* [What the task asks]: Reproduce the source text of every row below word for word, keeping all markup and code unchanged.
*** Opening of Entries supplied ***
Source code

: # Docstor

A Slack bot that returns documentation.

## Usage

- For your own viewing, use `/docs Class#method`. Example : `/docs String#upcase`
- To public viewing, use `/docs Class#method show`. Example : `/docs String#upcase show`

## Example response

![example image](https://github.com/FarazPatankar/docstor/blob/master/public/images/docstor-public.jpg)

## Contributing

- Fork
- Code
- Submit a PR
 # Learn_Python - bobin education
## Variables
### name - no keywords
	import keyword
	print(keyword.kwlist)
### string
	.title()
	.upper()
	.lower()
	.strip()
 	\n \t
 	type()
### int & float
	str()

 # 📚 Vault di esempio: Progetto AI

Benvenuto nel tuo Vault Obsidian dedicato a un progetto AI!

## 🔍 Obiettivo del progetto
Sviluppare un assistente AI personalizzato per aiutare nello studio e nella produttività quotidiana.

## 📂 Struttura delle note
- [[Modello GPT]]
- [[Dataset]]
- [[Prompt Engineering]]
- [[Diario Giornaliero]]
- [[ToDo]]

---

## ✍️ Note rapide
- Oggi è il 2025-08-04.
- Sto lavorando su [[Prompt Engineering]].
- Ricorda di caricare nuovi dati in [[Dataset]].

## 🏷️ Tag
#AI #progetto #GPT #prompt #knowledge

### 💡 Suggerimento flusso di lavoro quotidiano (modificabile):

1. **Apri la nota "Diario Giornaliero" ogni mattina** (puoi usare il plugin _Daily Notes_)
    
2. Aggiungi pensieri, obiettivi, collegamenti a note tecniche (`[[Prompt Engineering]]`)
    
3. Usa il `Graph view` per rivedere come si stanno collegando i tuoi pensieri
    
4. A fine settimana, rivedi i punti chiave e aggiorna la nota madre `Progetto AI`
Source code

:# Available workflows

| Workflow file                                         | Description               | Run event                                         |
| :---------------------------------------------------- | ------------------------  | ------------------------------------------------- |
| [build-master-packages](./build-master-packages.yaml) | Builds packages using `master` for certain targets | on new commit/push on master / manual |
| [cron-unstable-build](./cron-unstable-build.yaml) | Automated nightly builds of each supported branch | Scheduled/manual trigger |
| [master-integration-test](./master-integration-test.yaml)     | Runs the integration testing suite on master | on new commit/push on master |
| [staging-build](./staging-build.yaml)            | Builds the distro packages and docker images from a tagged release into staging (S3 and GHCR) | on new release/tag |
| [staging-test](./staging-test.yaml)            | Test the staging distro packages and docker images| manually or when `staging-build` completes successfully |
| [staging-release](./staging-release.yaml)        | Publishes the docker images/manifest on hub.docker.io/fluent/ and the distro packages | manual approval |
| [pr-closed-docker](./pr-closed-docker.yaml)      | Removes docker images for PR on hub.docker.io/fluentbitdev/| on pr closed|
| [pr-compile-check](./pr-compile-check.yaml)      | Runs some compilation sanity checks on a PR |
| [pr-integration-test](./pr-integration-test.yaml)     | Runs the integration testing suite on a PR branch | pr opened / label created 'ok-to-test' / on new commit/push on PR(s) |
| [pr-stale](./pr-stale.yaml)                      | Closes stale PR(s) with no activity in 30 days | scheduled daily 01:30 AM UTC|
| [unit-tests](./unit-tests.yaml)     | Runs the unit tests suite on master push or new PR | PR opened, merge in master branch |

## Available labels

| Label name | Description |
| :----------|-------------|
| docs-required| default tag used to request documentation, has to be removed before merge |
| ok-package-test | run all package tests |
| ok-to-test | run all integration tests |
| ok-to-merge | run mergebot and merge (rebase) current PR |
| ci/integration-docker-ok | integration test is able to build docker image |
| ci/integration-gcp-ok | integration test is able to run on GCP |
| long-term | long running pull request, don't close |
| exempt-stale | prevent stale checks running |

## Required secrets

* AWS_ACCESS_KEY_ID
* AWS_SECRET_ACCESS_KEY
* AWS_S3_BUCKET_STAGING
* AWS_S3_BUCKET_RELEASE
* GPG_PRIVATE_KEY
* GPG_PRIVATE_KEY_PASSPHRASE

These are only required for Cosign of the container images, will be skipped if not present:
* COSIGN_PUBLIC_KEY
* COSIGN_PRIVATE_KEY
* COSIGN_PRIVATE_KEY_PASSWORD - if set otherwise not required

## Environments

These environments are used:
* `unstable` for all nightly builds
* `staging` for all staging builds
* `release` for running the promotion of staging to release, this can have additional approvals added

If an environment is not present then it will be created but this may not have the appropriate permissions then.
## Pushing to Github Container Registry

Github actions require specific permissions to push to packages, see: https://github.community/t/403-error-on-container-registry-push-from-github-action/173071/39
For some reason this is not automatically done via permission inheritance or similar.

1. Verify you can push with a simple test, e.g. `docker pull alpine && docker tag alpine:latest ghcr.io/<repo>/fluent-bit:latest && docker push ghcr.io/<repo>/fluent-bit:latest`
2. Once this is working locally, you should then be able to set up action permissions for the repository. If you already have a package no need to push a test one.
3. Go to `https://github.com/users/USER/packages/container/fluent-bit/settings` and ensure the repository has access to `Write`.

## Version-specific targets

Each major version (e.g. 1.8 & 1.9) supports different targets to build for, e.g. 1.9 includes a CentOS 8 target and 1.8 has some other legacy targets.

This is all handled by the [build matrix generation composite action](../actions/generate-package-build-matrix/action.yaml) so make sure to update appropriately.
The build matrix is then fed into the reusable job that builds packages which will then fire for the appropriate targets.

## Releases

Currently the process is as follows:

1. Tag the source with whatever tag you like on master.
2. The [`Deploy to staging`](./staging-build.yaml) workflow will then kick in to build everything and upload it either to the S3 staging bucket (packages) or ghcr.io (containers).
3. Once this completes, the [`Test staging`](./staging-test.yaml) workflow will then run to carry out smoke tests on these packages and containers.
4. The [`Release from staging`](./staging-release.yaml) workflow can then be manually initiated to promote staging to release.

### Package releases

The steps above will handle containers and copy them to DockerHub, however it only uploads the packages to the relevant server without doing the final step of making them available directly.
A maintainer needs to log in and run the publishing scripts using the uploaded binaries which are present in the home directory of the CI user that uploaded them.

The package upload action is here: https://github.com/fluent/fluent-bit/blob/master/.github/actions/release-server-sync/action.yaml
*** Close of Entries supplied ***
* [Task response]:
Source code

: # Docstor

A Slack bot that returns documentation.

## Usage

- For your own viewing, use `/docs Class#method`. Example : `/docs String#upcase`
- To public viewing, use `/docs Class#method show`. Example : `/docs String#upcase show`

## Example response

![example image](https://github.com/FarazPatankar/docstor/blob/master/public/images/docstor-public.jpg)

## Contributing

- Fork
- Code
- Submit a PR
 # Learn_Python - bobin education
## Variables
### name - no keywords
	import keyword
	print(keyword.kwlist)
### string
	.title()
	.upper()
	.lower()
	.strip()
 	\n \t
 	type()
### int & float
	str()

 # 📚 Vault di esempio: Progetto AI

Benvenuto nel tuo Vault Obsidian dedicato a un progetto AI!

## 🔍 Obiettivo del progetto
Sviluppare un assistente AI personalizzato per aiutare nello studio e nella produttività quotidiana.

## 📂 Struttura delle note
- [[Modello GPT]]
- [[Dataset]]
- [[Prompt Engineering]]
- [[Diario Giornaliero]]
- [[ToDo]]

---

## ✍️ Note rapide
- Oggi è il 2025-08-04.
- Sto lavorando su [[Prompt Engineering]].
- Ricorda di caricare nuovi dati in [[Dataset]].

## 🏷️ Tag
#AI #progetto #GPT #prompt #knowledge

### 💡 Suggerimento flusso di lavoro quotidiano (modificabile):

1. **Apri la nota "Diario Giornaliero" ogni mattina** (puoi usare il plugin _Daily Notes_)
    
2. Aggiungi pensieri, obiettivi, collegamenti a note tecniche (`[[Prompt Engineering]]`)
    
3. Usa il `Graph view` per rivedere come si stanno collegando i tuoi pensieri
    
4. A fine settimana, rivedi i punti chiave e aggiorna la nota madre `Progetto AI`
Source code

:# Available workflows

| Workflow file                                         | Description               | Run event                                         |
| :---------------------------------------------------- | ------------------------  | ------------------------------------------------- |
| [build-master-packages](./build-master-packages.yaml) | Builds packages using `master` for certain targets | on new commit/push on master / manual |
| [cron-unstable-build](./cron-unstable-build.yaml) | Automated nightly builds of each supported branch | Scheduled/manual trigger |
| [master-integration-test](./master-integration-test.yaml)     | Runs the integration testing suite on master | on new commit/push on master |
| [staging-build](./staging-build.yaml)            | Builds the distro packages and docker images from a tagged release into staging (S3 and GHCR) | on new release/tag |
| [staging-test](./staging-test.yaml)            | Test the staging distro packages and docker images| manually or when `staging-build` completes successfully |
| [staging-release](./staging-release.yaml)        | Publishes the docker images/manifest on hub.docker.io/fluent/ and the distro packages | manual approval |
| [pr-closed-docker](./pr-closed-docker.yaml)      | Removes docker images for PR on hub.docker.io/fluentbitdev/| on pr closed|
| [pr-compile-check](./pr-compile-check.yaml)      | Runs some compilation sanity checks on a PR |
| [pr-integration-test](./pr-integration-test.yaml)     | Runs the integration testing suite on a PR branch | pr opened / label created 'ok-to-test' / on new commit/push on PR(s) |
| [pr-stale](./pr-stale.yaml)                      | Closes stale PR(s) with no activity in 30 days | scheduled daily 01:30 AM UTC|
| [unit-tests](./unit-tests.yaml)     | Runs the unit tests suite on master push or new PR | PR opened, merge in master branch |

## Available labels

| Label name | Description |
| :----------|-------------|
| docs-required| default tag used to request documentation, has to be removed before merge |
| ok-package-test | run all package tests |
| ok-to-test | run all integration tests |
| ok-to-merge | run mergebot and merge (rebase) current PR |
| ci/integration-docker-ok | integration test is able to build docker image |
| ci/integration-gcp-ok | integration test is able to run on GCP |
| long-term | long running pull request, don't close |
| exempt-stale | prevent stale checks running |

## Required secrets

* AWS_ACCESS_KEY_ID
* AWS_SECRET_ACCESS_KEY
* AWS_S3_BUCKET_STAGING
* AWS_S3_BUCKET_RELEASE
* GPG_PRIVATE_KEY
* GPG_PRIVATE_KEY_PASSPHRASE

These are only required for Cosign of the container images, will be skipped if not present:
* COSIGN_PUBLIC_KEY
* COSIGN_PRIVATE_KEY
* COSIGN_PRIVATE_KEY_PASSWORD - if set otherwise not required

## Environments

These environments are used:
* `unstable` for all nightly builds
* `staging` for all staging builds
* `release` for running the promotion of staging to release, this can have additional approvals added

If an environment is not present then it will be created but this may not have the appropriate permissions then.
## Pushing to Github Container Registry

Github actions require specific permissions to push to packages, see: https://github.community/t/403-error-on-container-registry-push-from-github-action/173071/39
For some reason this is not automatically done via permission inheritance or similar.

1. Verify you can push with a simple test, e.g. `docker pull alpine && docker tag alpine:latest ghcr.io/<repo>/fluent-bit:latest && docker push ghcr.io/<repo>/fluent-bit:latest`
2. Once this is working locally, you should then be able to set up action permissions for the repository. If you already have a package no need to push a test one.
3. Go to `https://github.com/users/USER/packages/container/fluent-bit/settings` and ensure the repository has access to `Write`.

## Version-specific targets

Each major version (e.g. 1.8 & 1.9) supports different targets to build for, e.g. 1.9 includes a CentOS 8 target and 1.8 has some other legacy targets.

This is all handled by the [build matrix generation composite action](../actions/generate-package-build-matrix/action.yaml) so make sure to update appropriately.
The build matrix is then fed into the reusable job that builds packages which will then fire for the appropriate targets.

## Releases

Currently the process is as follows:

1. Tag the source with whatever tag you like on master.
2. The [`Deploy to staging`](./staging-build.yaml) workflow will then kick in to build everything and upload it either to the S3 staging bucket (packages) or ghcr.io (containers).
3. Once this completes, the [`Test staging`](./staging-test.yaml) workflow will then run to carry out smoke tests on these packages and containers.
4. The [`Release from staging`](./staging-release.yaml) workflow can then be manually initiated to promote staging to release.

### Package releases

The steps above will handle containers and copy them to DockerHub, however it only uploads the packages to the relevant server without doing the final step of making them available directly.
A maintainer needs to log in and run the publishing scripts using the uploaded binaries which are present in the home directory of the CI user that uploaded them.

The package upload action is here: https://github.com/fluent/fluent-bit/blob/master/.github/actions/release-server-sync/action.yaml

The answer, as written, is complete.